14 愛称のほうが、自然にきこえる
小雨降りしきる中、レインのピアノが優しい音を奏でる。
エウルナリアは、椅子に座らずに立ったまま、《屋根》と呼ばれる反響部分の蓋を閉じたグランドピアノに凭れかかり、さらに頭を乗せ、頬をくっつけて聴いていた。
――つまり、枕のように。
かなり行儀わるいが、こうしているとピアノの中で鍵盤に連動して動くハンマーや、打ち鳴らされた弦の振動がそのまま伝わってきて楽しい。…ただし静かな曲調に限る。
長い睫毛で伏せられた瞳は、なかなか開かない。眠っているようにも見えたが、起きていることは、時々リズムに合わせてトン、トンと軽く指が拍子を取っていることから窺えた。
――まるで、寝ている猫が尻尾だけ、気まぐれに上下させているように。
手元から顔を上げないまま、奏でるメロディーを途切れさせることなく、レインはそっと主に問いかけた。
「…エウルナリア様、何かありましたか?」
「ん…?うん。そうだねぇ。あったというか……
最近、お父様がお疲れみたいでね…」
ぱち、と開いた夢みるような青い瞳が、ぼんやりと栗色の髪の少年に向けられる。見てはいるが、見ていない。考え事をしているとき特有の目だった。
「たぶん、私のせいなの」
「エルゥ様の?…て、あっ!す、すみません。
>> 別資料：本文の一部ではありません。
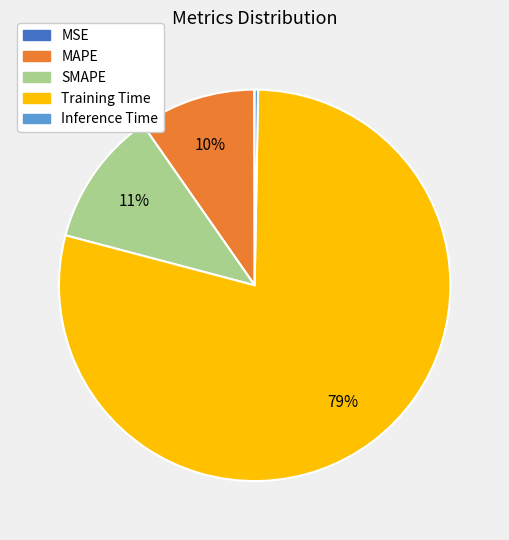

Which slice is the largest?

Training Time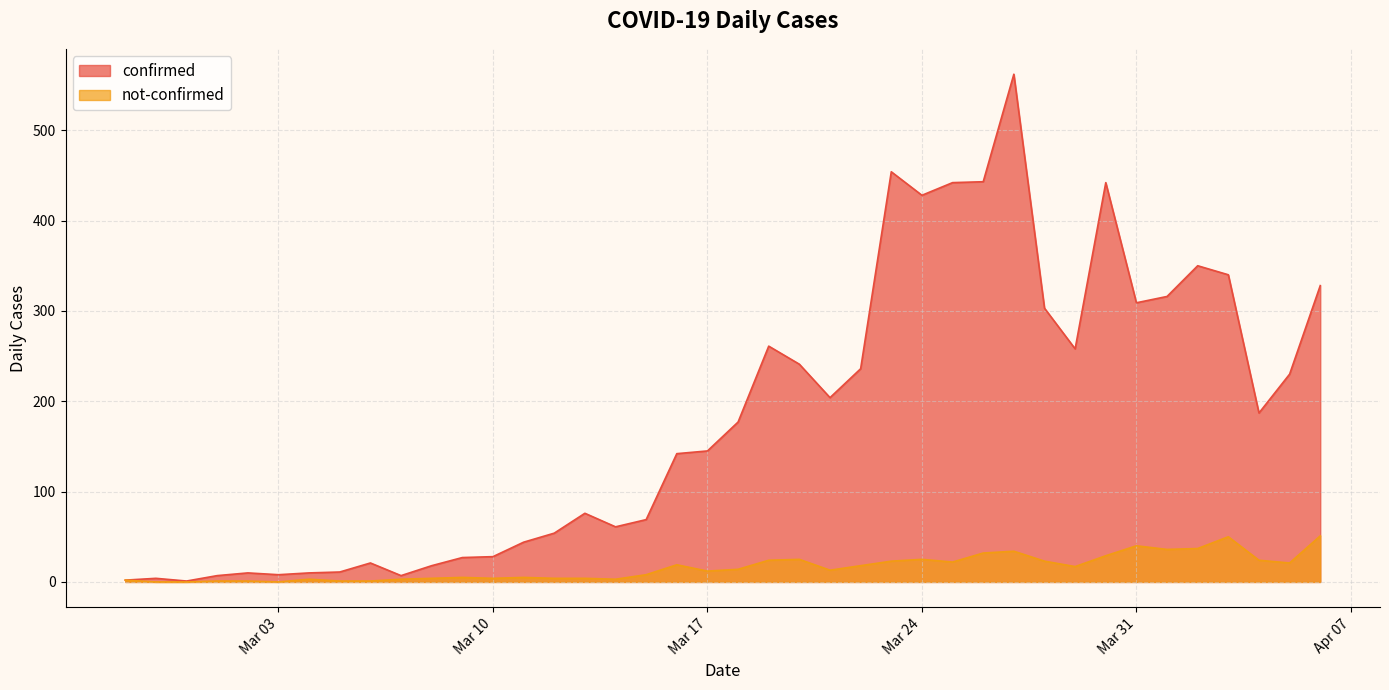

The confirmed series shows 443 at 2020-03-26. True or false?

True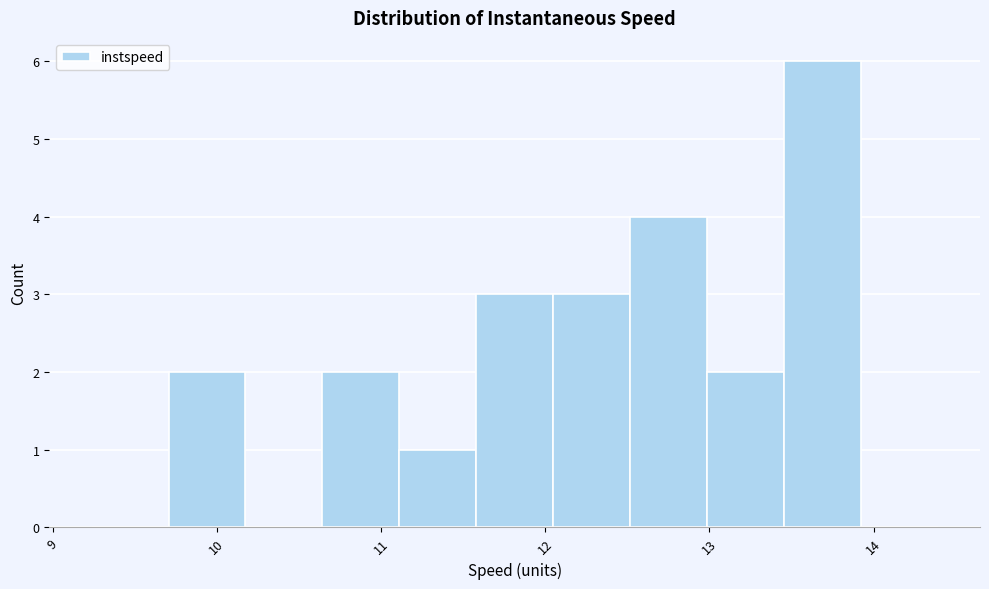

Reading left to right, transcribe this chart: for each bar, give the range it covers on the x-axis and its height. Neither the bar edges nor the heights are printed on the chart, so give them approximately, as read against the axes.

9.2 to 9.7: 0
9.7 to 10.2: 2
10.2 to 10.6: 0
10.6 to 11.1: 2
11.1 to 11.6: 1
11.6 to 12.0: 3
12.0 to 12.5: 3
12.5 to 13.0: 4
13.0 to 13.5: 2
13.5 to 13.9: 6
13.9 to 14.4: 0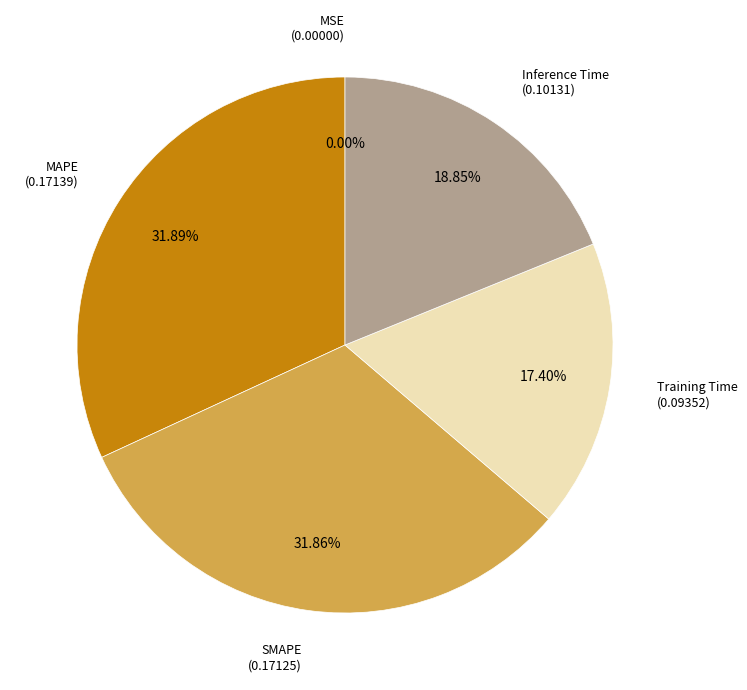

Is there any slice that represents more than half of the pie?

No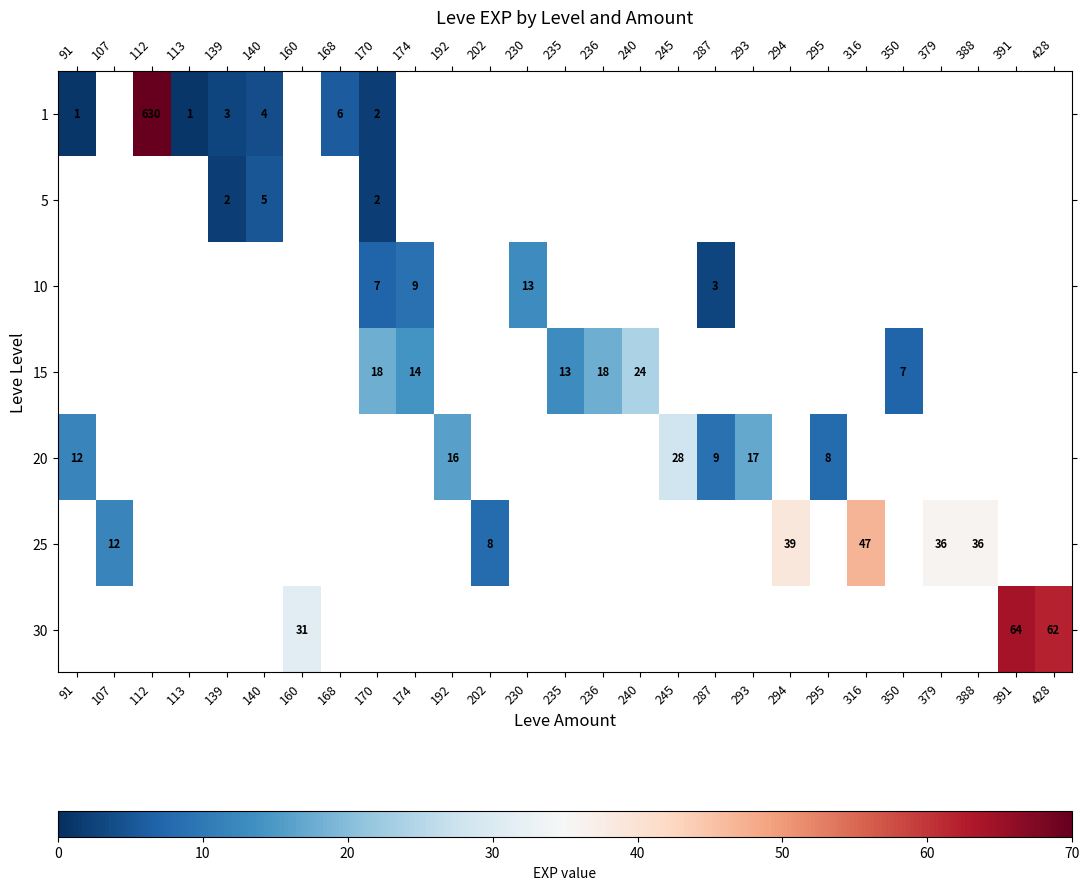

True or false: 5 has a value of 3 at 170.

False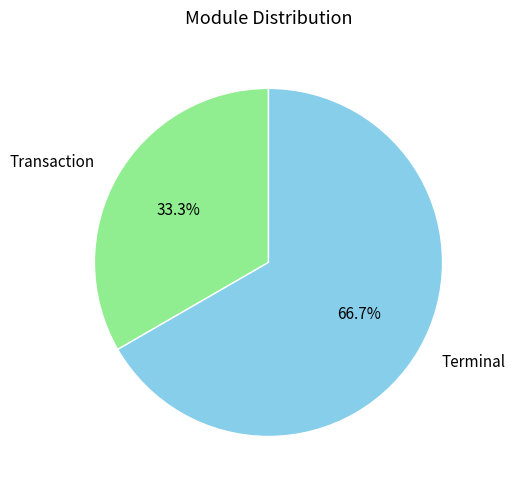

True or false: Terminal accounts for 54% of the total.

False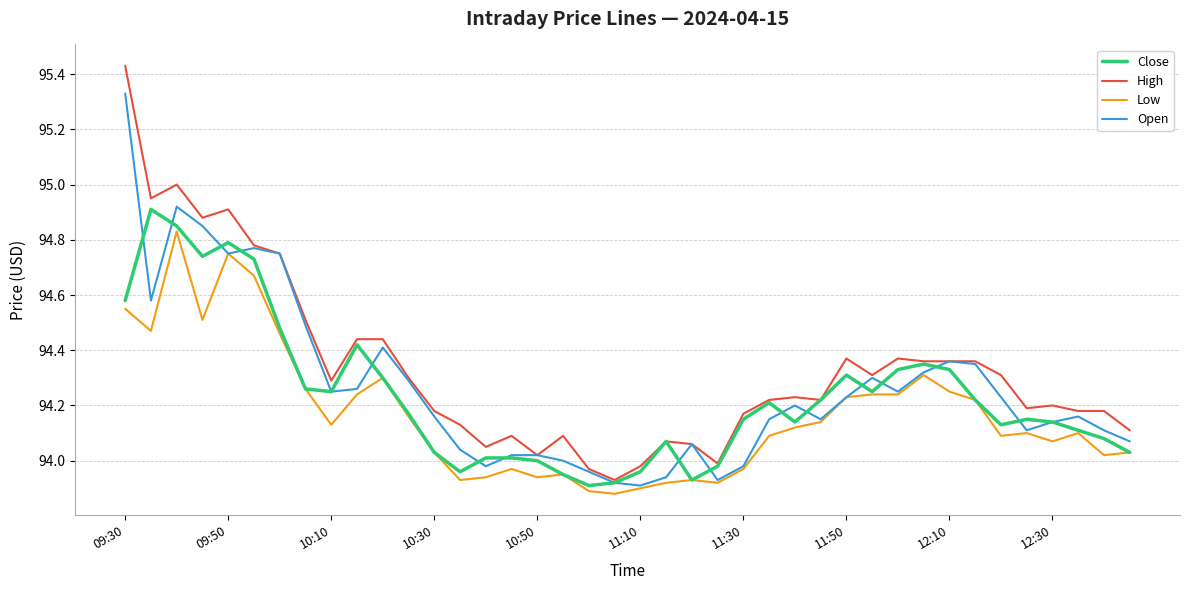

Rank the series by their maximum value, from lowest to highest.

Low, Close, Open, High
つい…!」
急に、派手にミスタッチをしたかと思うと不協和音が鳴り、レインの演奏が止まった。間違えて主を愛称で呼んでしまったことに驚いているようだ。十歳の子どもにしては、長く節の目立つ指の手が、彼自身の口を塞いでいる。
(いやいや、塞いでももう、出ちゃってるから)
エウルナリアは、従者の少年が口にした自分の愛称があまりにも違和感がなかったので、謝られてから気がついた。
むしろ、演奏を急に止められたことのほうが気になった。
――振動がない。鳴らないピアノはつまらない。
「いいよ。二人でいるときは、エルゥで。呼びにくいでしょ?私の名前、長いもの」
「ですが」
「今さらだよ。私も、あんまり人前以外でお淑やかにするの、本当は苦手だもの。レインは、従者だからずっと一緒にいてくれるでしょ?お互いに無理のないほうが、いいよ」
「……」
(え、返事がない)
「!…あ……ごめんね。ひょっとして嫌だった?本当は、私の従者、つらい?」
だとしたら、かなりショックだ。
思わず青ざめたエウルナリアは、ばっと顔を上げると真摯な面差しになり、少年に問いかける。
レインは、途端に真っ赤な顔をぶんぶん、と左右に勢いよく振って、激しく否定した。
「ま、まさか…!あり得ません。僕は、エウルナリア様の従者になれて、すごく嬉しいんです!嫌がってなんかいませんっ!本当に!」
必死だ。こんなに必死なレインは初めて見た。――初めて会ったのも、ついこの間だが。
「…エルゥ」
「…はい?」
「エルゥ。一度呼べたんだもの。呼べるでしょ?」
「!~っ…」
「ね。はやく呼んで。それから、さっきの曲、もう一回弾いて?まだ聴きたい」
こうなった主は決して折れないと、既に感覚でわかっていた従者の少年は、しばらく煩悶する――が、やがて眉尻を下げて困ったような笑顔になり、観念した。
「…わかりました、エルゥ様。…ただし、二人でいる時だけです」
再び、ピアノが鳴りはじめる。少し音が震えているのは見逃してあげよう。
エウルナリアは嬉しそうに微笑み、もう一度ピアノに頬をつけると、幸せそうに目を瞑った。